In those old days, one of the more critical positions in the metalworking shop, I've been told, was the tanner. It was his (probably not her) job to keep the leather belts in good operating order. If a belt broke, the machine was down. That was just as bad news then as it is now.

Maybe it's a stretch, but I see a parallel between this old setup and the way many shops run today. Obviously, the belts, jackshafts and steam engines are gone. Likewise, there aren't many courses where tanning skills for maintaining drive belts are taught. It seems to me though, that the position tanner in the shop structure may exist in today's shop as the Information Services (IS) people. The belts that ran machine tools are being replaced with RS 232 cables, T1 lines and phone lines.

Computers, like the steam engine, distribute the power of information, programs, setup instructions and part checking information to various locations on the shop floor. The programmer/IS people play as vital a role in the operation of a modern machine shop as the tanner did in the old days.

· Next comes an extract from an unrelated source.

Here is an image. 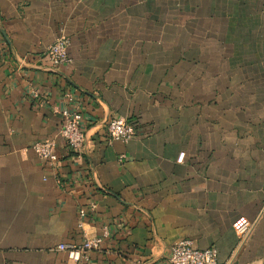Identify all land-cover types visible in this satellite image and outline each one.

In the old days a machinist received manufacturing marching orders through a sort of command structure. A job came into the shop. Engineering came up with the methods for manufacture. This information passed from engineering to a department supervisor. The supervisor passed the job on to the appropriate shopfloor foreman who gave it to a lead man who gave it to the machinist to make. Well, now imagine the machinist needs to make a change to the method. The whole thing works backwards through the structure from lead man to foreman to supervisor to engineering. Engineering considers the change, approves it or denies it, and the information goes back down through the chain.

In many shops today, engineering is in direct contact with the machinist via a network connection. This connection may terminate in a PC on the shop floor, or increasingly on the machine's CNC. The old repeating system of passing instruction from person to person is now a matter of downloading and uploading information instantly between the machine tool and engineering. Ah, the good new days.